[Data items]
# # #
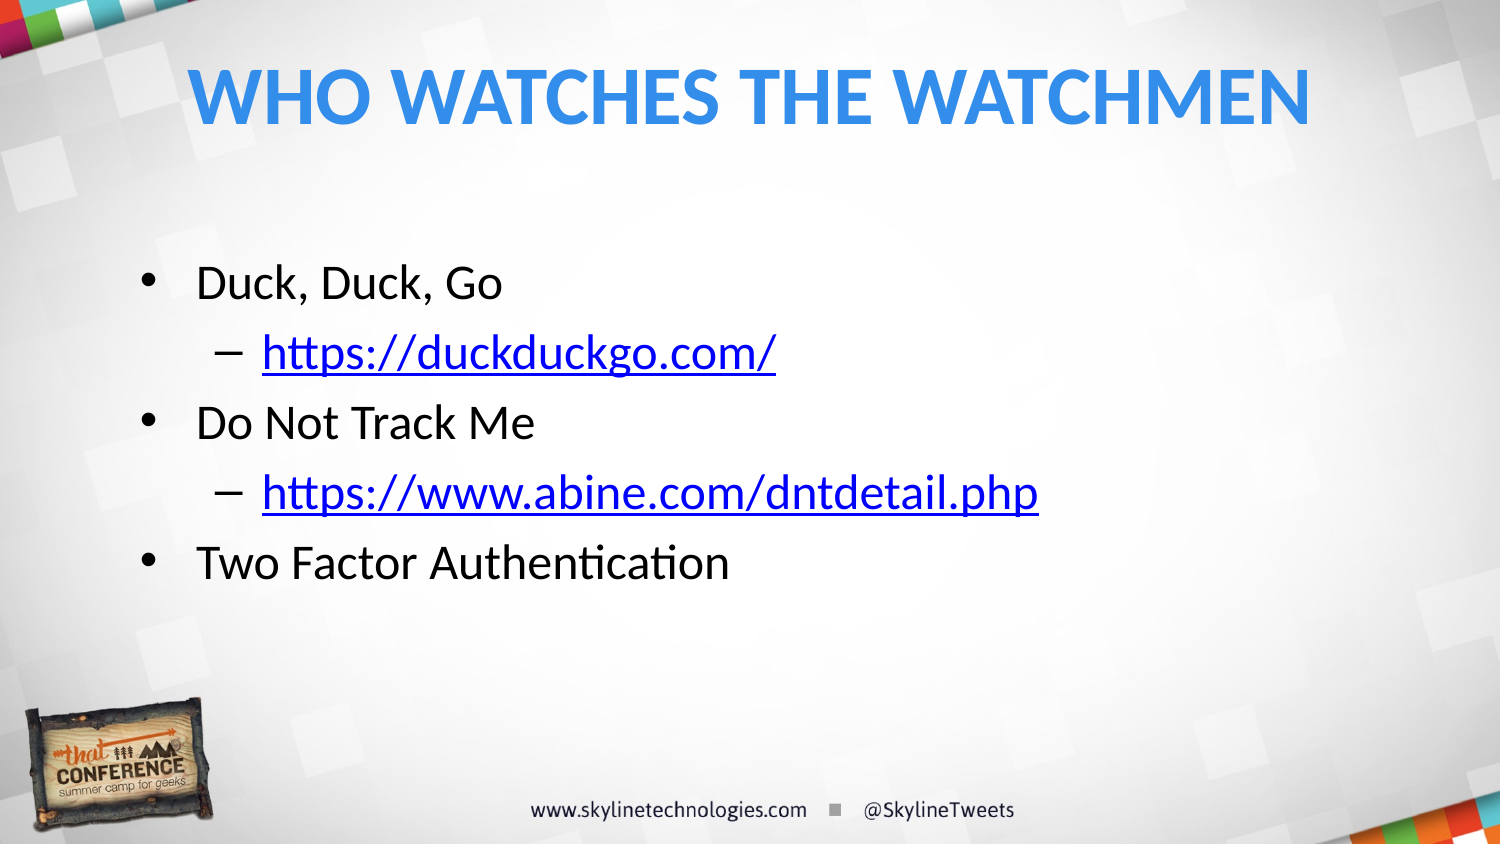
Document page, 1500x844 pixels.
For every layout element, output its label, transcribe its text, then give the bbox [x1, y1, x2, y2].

title Who watches the watchmen [75, 33, 1425, 175]
list Duck, Duck, Go https://duckduckgo.com/ Do Not Track Me https://www.abine.com/dntdetail.php Two Factor Authentication [125, 175, 1375, 810]
picture [0, 0, 1500, 844]
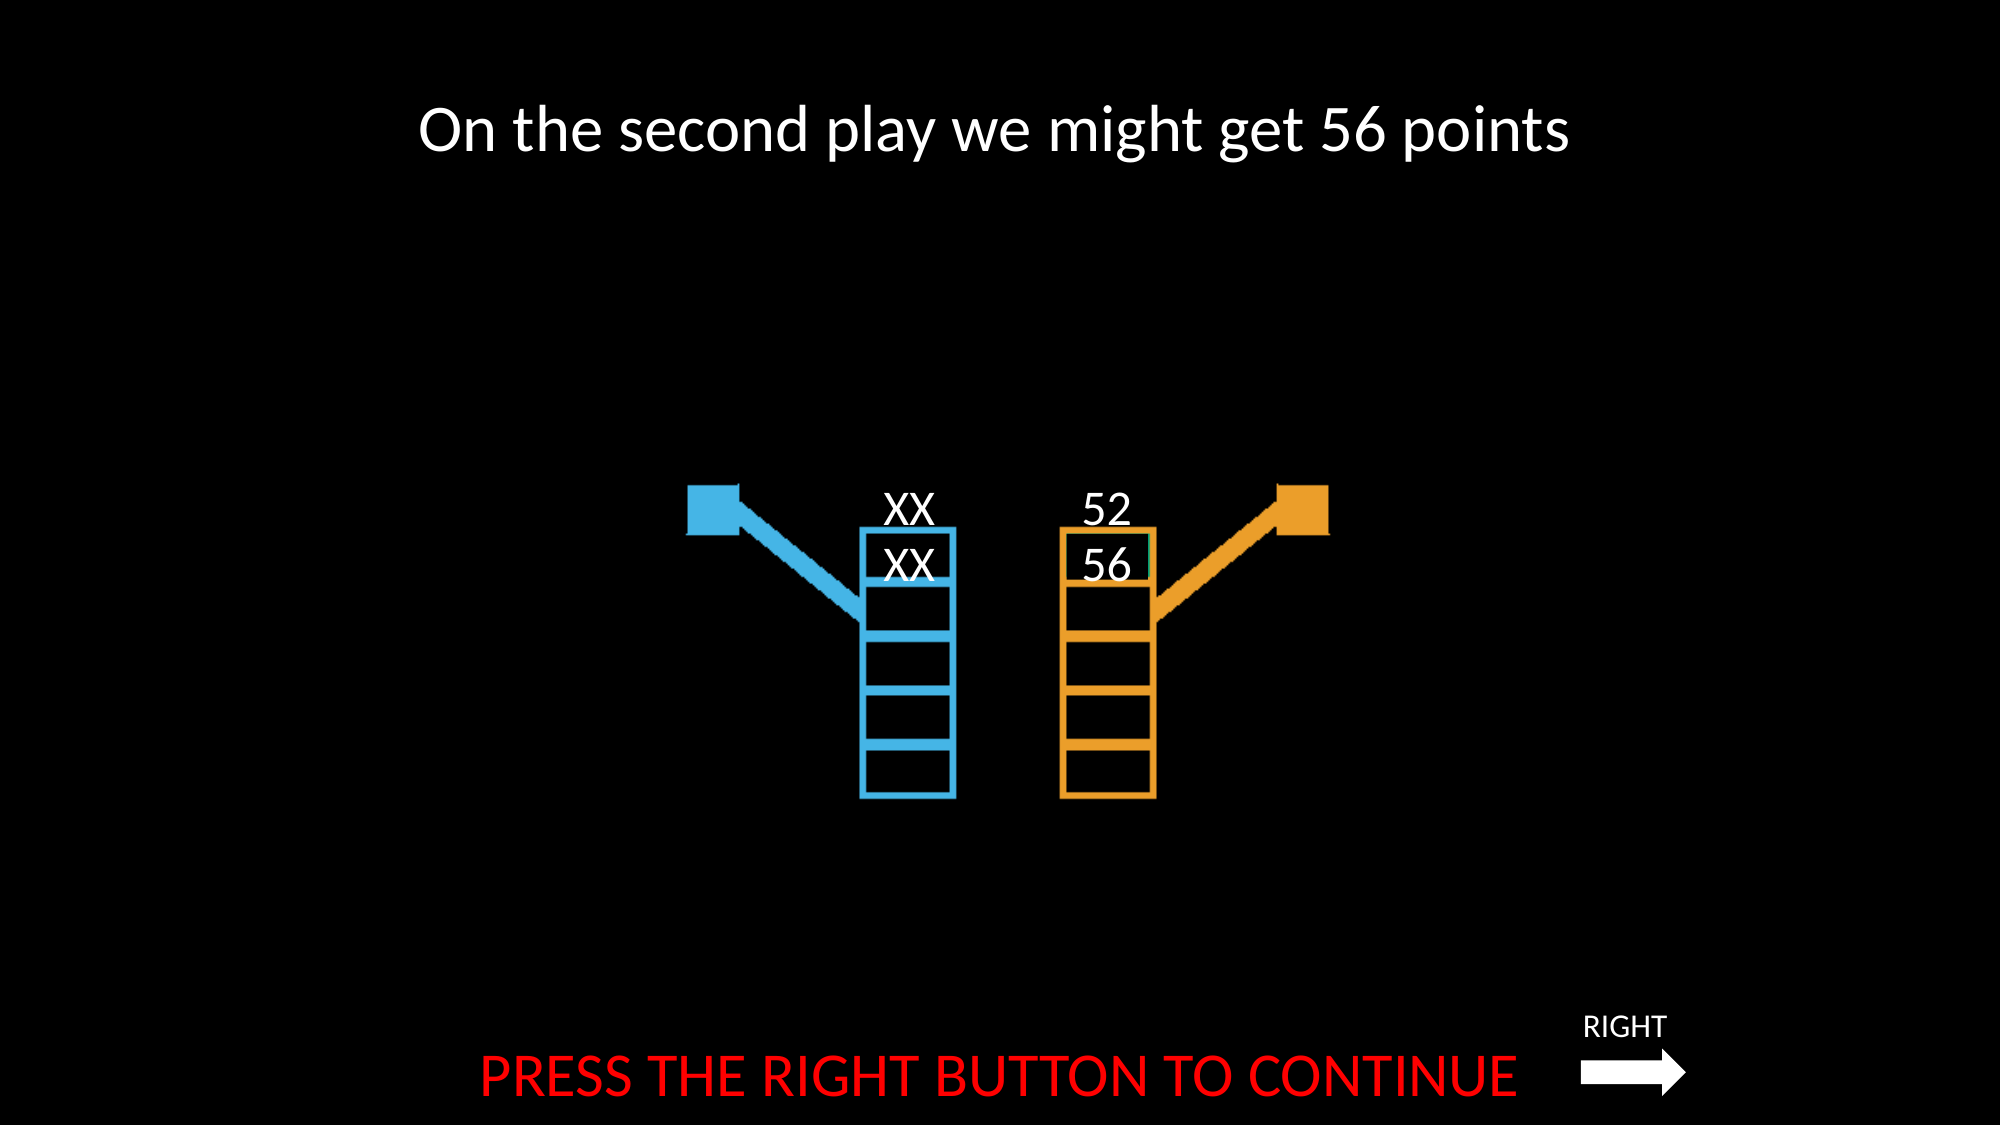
# # #
Images are to be omitted; repeat the remaining data above exactly.

Document page, 1500x844 pixels.
For every layout element, output its label, transcribe its text, then give the bbox [x1, y1, x2, y2].

title Who watches the watchmen [75, 33, 1425, 175]
list Duck, Duck, Go https://duckduckgo.com/ Do Not Track Me https://www.abine.com/dntdetail.php Two Factor Authentication [125, 175, 1375, 810]
picture [0, 0, 1500, 844]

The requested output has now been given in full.